Vietnam berhasil mempertahankan statusnya sebagai salah satu ekonomi dengan pertumbuhan tercepat di dunia. Penyaluran kredit yang agresif, kebijakan negara yang suportif, pelemahan mata uang Dong, serta lonjakan sektor pariwisata membantu negara ini menavigasi dampak pengenaan tarif AS sebesar 20%.
Negara Asia Tenggara yang mengekspor berbagai kebutuhan mulai dari alas kaki hingga furnitur ke Amerika ini mencatatkan rekor surplus perdagangan sebesar US$133,9 miliar dengan AS pada tahun 2025—melonjak 28% dari tahun sebelumnya. Vietnam kini memiliki celah perdagangan terbesar ketiga dengan AS, hanya di bawah China dan Meksiko, yang sekaligus mempertegas skala pergeseran rantai pasok global menjauh dari China.

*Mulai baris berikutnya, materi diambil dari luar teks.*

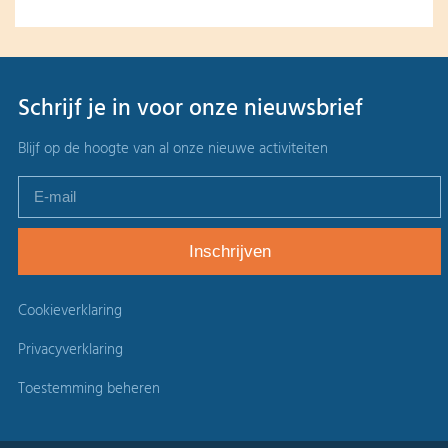
Schrijf je in voor onze nieuwsbrief
Blijf op de hoogte van al onze nieuwe activiteiten
Cookieverklaring
Privacyverklaring
Toestemming beheren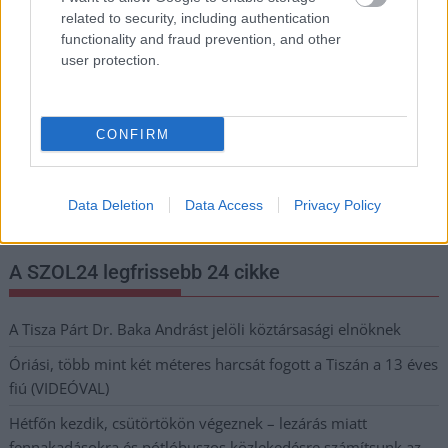
related to security, including authentication
Adja meg keresztnevét:
Adja
functionality and fraud prevention, and other
meg e-mail címét:
user protection.
Megismertem és elfogadom a
GDPR-szabályzat
ot
CONFIRM
Nem szeretne lemaradni semmiről? Csak egy kattintás, és hírlevelünk a
legfrissebb információkkal és exkluzív tartalmakkal hétről hétre
postaládájába érkezik!
Data Deletion
Data Access
Privacy Policy
A SZOL24 legfrissebb 24 cikke
A Tisza Párt Dr. Baka Andrást jelöli köztársasági elnöknek
Óriási, több mint két méteres harcsát fogott a Tiszán a 13 éves
fiú (VIDEÓVAL)
Hétfőn kezdik, csütörtökön végeznek – lezárás miatt
fennakadásokra és pótlóbuszos közlekedésre számítsunk az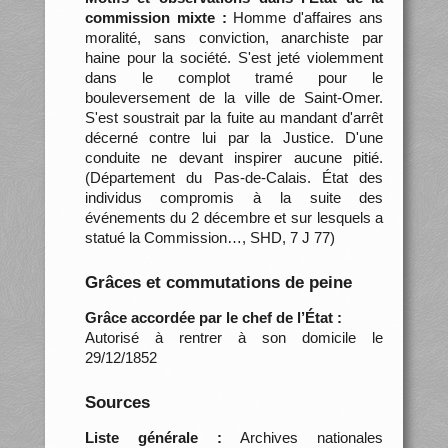
commission mixte :
Homme d'affaires ans
moralité, sans conviction, anarchiste par
haine pour la société. S'est jeté violemment
dans le complot tramé pour le
bouleversement de la ville de Saint-Omer.
S'est soustrait par la fuite au mandant d'arrêt
décerné contre lui par la Justice. D'une
conduite ne devant inspirer aucune pitié.
(Département du Pas-de-Calais. État des
individus compromis à la suite des
événements du 2 décembre et sur lesquels a
statué la Commission…, SHD, 7 J 77)
Grâces et commutations de peine
Grâce accordée par le chef de l’État :
Autorisé à rentrer à son domicile le
29/12/1852
Sources
Liste générale :
Archives nationales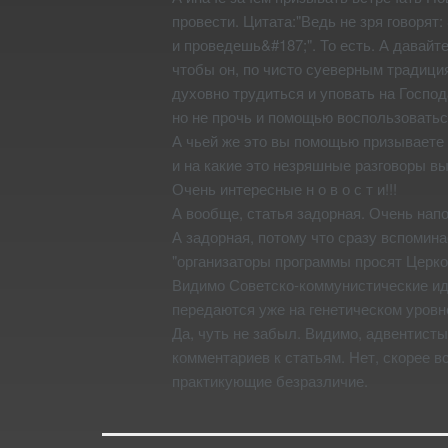
провести. Цитата:"Ведь не зря говорят:
и проведешь&#187;". То есть. А давайт
чтобы он, по чисто суеверным традиция
духовно трудиться и уповать на Господ
но не прочь и помощью воспользоватьс
А чьей же это вы помощью призываете
и на какие это незряшные разговоры в
Очень интересные н о в о с т и!!!
А вообще, статья задорная. Очень напо
А задорная, потому что сразу вспомин
"организаторы программы просят Церко
Видимо Советско-коммунистические иде
передаются уже на генетическом уровн
Да, чуть не забыл. Видимо, адвентисты
комментариев к статьям. Нет, скорее в
практикующие безразличие.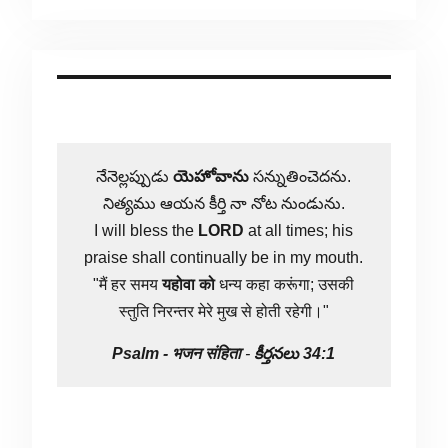
నేనెల్లప్పుడు
యెహోవాను
సన్నుతించెదను.
నిత్యము ఆయన కీర్తి నా నోట నుండును.
I will bless the
LORD
at all times; his
praise shall continually be in my mouth.
"मैं हर समय
यहोवा
को
धन्य कहा करूंगा; उसकी
स्तुति निरन्तर मेरे मुख से होती रहेगी।"
Psalm -
भजन संहिता
-
కీర్తనలు 34:1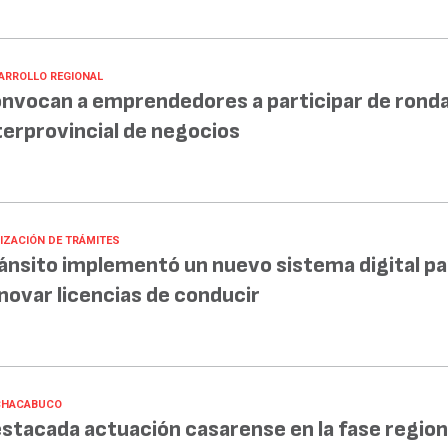
ARROLLO REGIONAL
nvocan a emprendedores a participar de rond
terprovincial de negocios
LIZACIÓN DE TRÁMITES
ánsito implementó un nuevo sistema digital pa
novar licencias de conducir
CHACABUCO
stacada actuación casarense en la fase region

Sepanjang dua masa jabatan Trump, Vietnam telah muncul sebagai kekuatan ekspor sekaligus sasaran tuduhan Trump mengenai mitra dagang yang "merugikan" AS. Manufaktur dan pengapalan ke AS melonjak setelah Trump mulai menyasar pemasok China dengan pembatasan perdagangan, yang memicu banyak perusahaan pindah ke Vietnam untuk menghindari tarif. Hingga saat ini, negosiator dari kedua belah pihak masih terus menggodok ketentuan perjanjian dagang yang lebih mendetail.
Ekspor Vietnam pada bulan lalu melonjak hampir 24% dibandingkan periode yang sama tahun sebelumnya. Sektor manufaktur, yang tumbuh lebih dari 10% pada kuartal IV, menjadi pendorong utama pertumbuhan ekonomi, menurut kantor statistik.
Namun, dorongan pertumbuhan tersebut juga menyimpan sejumlah risiko.
Perbankan menghadapi tekanan likuiditas setelah penyaluran kredit meningkat 17,9% tahun lalu, melampaui pertumbuhan dana simpanan yang hanya 14%, demikian disampaikan bank sentral pekan lalu. Otoritas moneter telah mengambil sejumlah langkah, termasuk transaksi swap dolar, untuk menambah ketersediaan likuiditas bagi perbankan.
Pada November, Fitch Ratings memperingatkan bahwa laju penyaluran kredit perbankan Vietnam yang terlalu cepat meningkatkan risiko, dengan mencatat pertumbuhan kredit selama bertahun-tahun telah melampaui pertumbuhan ekonomi.
“Pengendalian inflasi berpotensi menjadi tantangan pada 2026 karena fluktuasi harga energi dan barang di pasar global masih sulit diprediksi,” ujar Nguyen Thu Oanh, Kepala Departemen Harga di Kantor Statistik Nasional, dalam konferensi pers Senin. “Biaya logistik kemungkinan terus meningkat dan konflik global dapat memicu gangguan pasokan,” tambahnya.